So, I’ve been home now for two weeks. As both my employers are in the education sector, they had to close. When the state of emergency was called for Bavaria, it triggered something in me. For the first five days, I had nightmares. Not linked to the pandemic in an obvious way but I would wake up too scared to go back to sleep. Every time I watched the news, I cried. I am all for crying and releasing emotions but that was not “good crying”. It made me spiral into my fear and it did not feel good whatsoever. I didn’t want to talk to anyone about this as I didn’t want to pass on my fear. I knew and know that there is no reason to panic (well, there never is!). I was thinking about how fortunate I am and how so many people are bearing the brunt of this for all of us. And in addition to all of this I felt shame and guilt. Was I even entitled to feel anxious? Yes, my income has taken a hit but not only am I healthy, I am also sitting comfortably at home while others are putting their health at risk every day. People who have no money to feed their families. Lonely people suffering through this all by themselves. People suffering from other illnesses and dying. And so much more pain. Then I was thinking back to when it all started and I was judging the people who were panic buying, as like many people, I didn't think Germany would be hit so badly. I could go on... but I think you get the picture.
Fortunately for me, I have learned enough over the years (#innerwork ;-)) to know how to manage my emotions as well having faith that everything passes eventually. I learned that pushing those uncomfortable feelings away, doesn’t work in the long run. I learned that I am strong enough to feel it all. The only way is through. And then as quickly as the anxiety had come, it went away. That doesn’t mean I am not taking this seriously. Cause it is serious. But my inner calm has been restored for now.
I read this on Elizabeth Gilbert’s Instagram account:
“Overreacting about people who are overreacting is just another form of overreacting.”
In her caption she explains how we have all experienced fear.

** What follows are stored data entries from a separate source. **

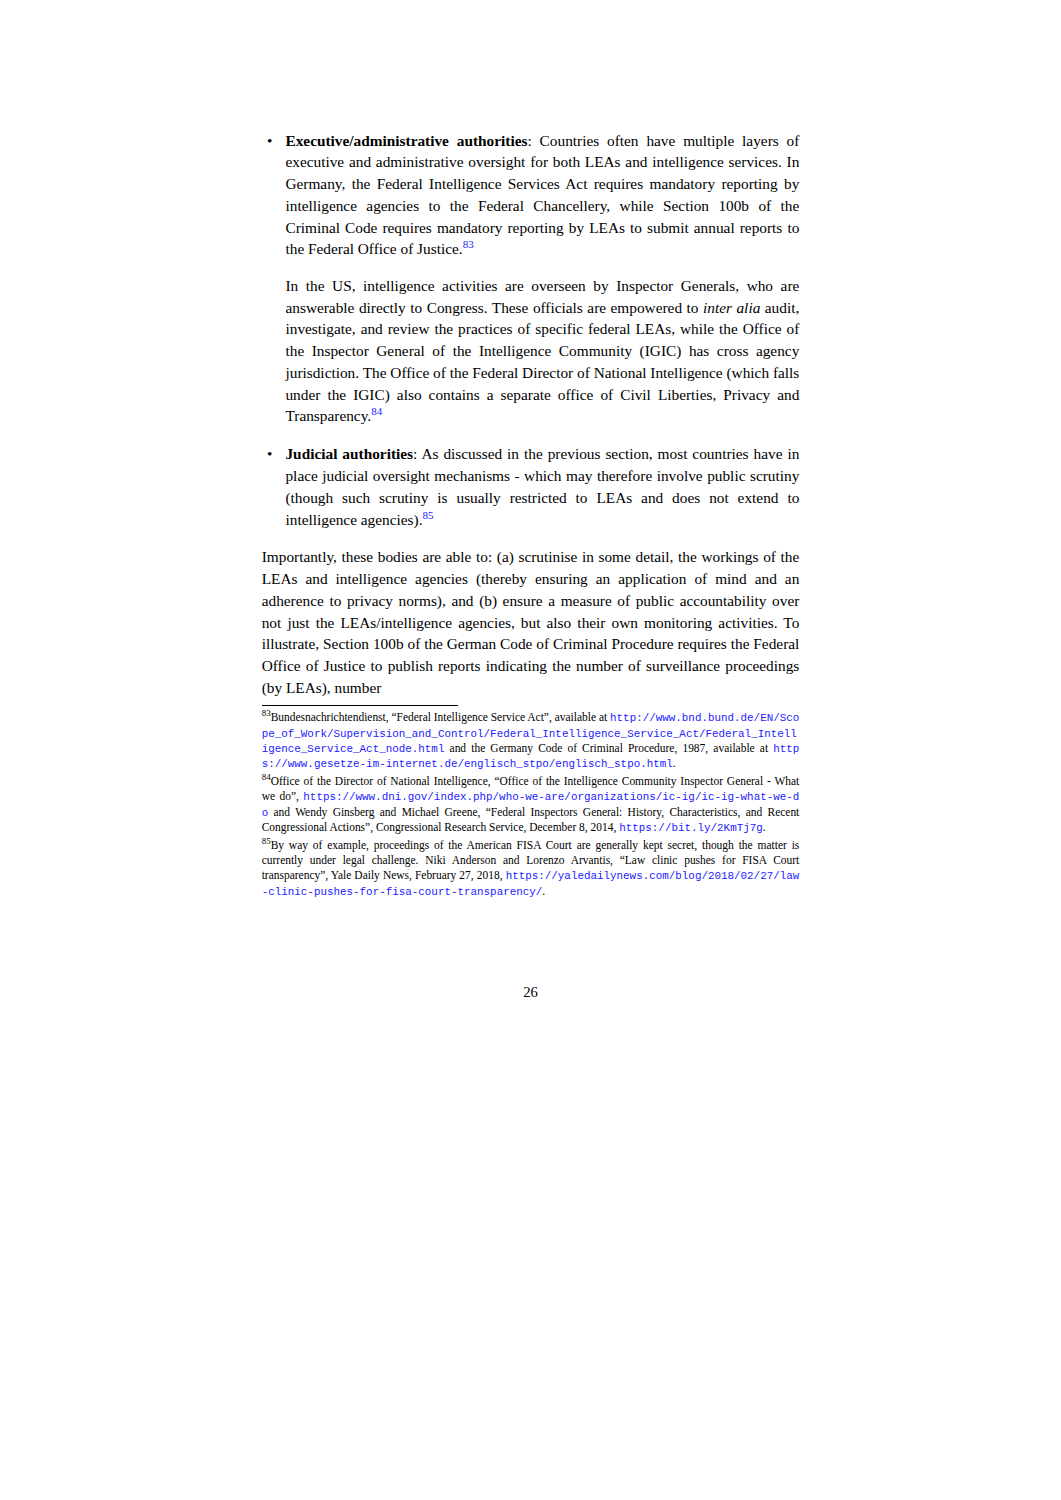Executive/administrative authorities: Countries often have multiple layers of executive and administrative oversight for both LEAs and intelligence services. In Germany, the Federal Intelligence Services Act requires mandatory reporting by intelligence agencies to the Federal Chancellery, while Section 100b of the Criminal Code requires mandatory reporting by LEAs to submit annual reports to the Federal Office of Justice.83
In the US, intelligence activities are overseen by Inspector Generals, who are answerable directly to Congress. These officials are empowered to inter alia audit, investigate, and review the practices of specific federal LEAs, while the Office of the Inspector General of the Intelligence Community (IGIC) has cross agency jurisdiction. The Office of the Federal Director of National Intelligence (which falls under the IGIC) also contains a separate office of Civil Liberties, Privacy and Transparency.84
Judicial authorities: As discussed in the previous section, most countries have in place judicial oversight mechanisms - which may therefore involve public scrutiny (though such scrutiny is usually restricted to LEAs and does not extend to intelligence agencies).85
Importantly, these bodies are able to: (a) scrutinise in some detail, the workings of the LEAs and intelligence agencies (thereby ensuring an application of mind and an adherence to privacy norms), and (b) ensure a measure of public accountability over not just the LEAs/intelligence agencies, but also their own monitoring activities. To illustrate, Section 100b of the German Code of Criminal Procedure requires the Federal Office of Justice to publish reports indicating the number of surveillance proceedings (by LEAs), number
83Bundesnachrichtendienst, “Federal Intelligence Service Act”, available at http://www.bnd.bund.de/EN/Scope_of_Work/Supervision_and_Control/Federal_Intelligence_Service_Act/Federal_Intelligence_Service_Act_node.html and the Germany Code of Criminal Procedure, 1987, available at https://www.gesetze-im-internet.de/englisch_stpo/englisch_stpo.html.
84Office of the Director of National Intelligence, “Office of the Intelligence Community Inspector General - What we do”, https://www.dni.gov/index.php/who-we-are/organizations/ic-ig/ic-ig-what-we-do and Wendy Ginsberg and Michael Greene, “Federal Inspectors General: History, Characteristics, and Recent Congressional Actions”, Congressional Research Service, December 8, 2014, https://bit.ly/2KmTj7g.
85By way of example, proceedings of the American FISA Court are generally kept secret, though the matter is currently under legal challenge. Niki Anderson and Lorenzo Arvantis, “Law clinic pushes for FISA Court transparency”, Yale Daily News, February 27, 2018, https://yaledailynews.com/blog/2018/02/27/law-clinic-pushes-for-fisa-court-transparency/.
26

And while we might not understand why certain things scare other people, we know what fear feels like.
I am telling you all of the above because one of the things I am (re-)learning through this experience is to not judge myself and others. And to show compassion instead – again for myself and others. We never know what somebody else is going through. We might not understand our own feelings. But they are what they are. Adding guilt and shame and harsh words is never going to help us through this. At the same time, that doesn’t mean we should dwell on our thoughts and feelings either. If we practise mindfulness, we can be aware of what is going on within us and others but we can do this from an observer’s perspective and with kindness and compassion.
Lastly, of course this doesn’t just apply to times of crisis but all the time. Maybe we can all come out of this with more understanding for each other and our own sufferings, whatever form they take.
I hope you are all keeping safe and that by the time I write next month’ blog entry, things will have already improved.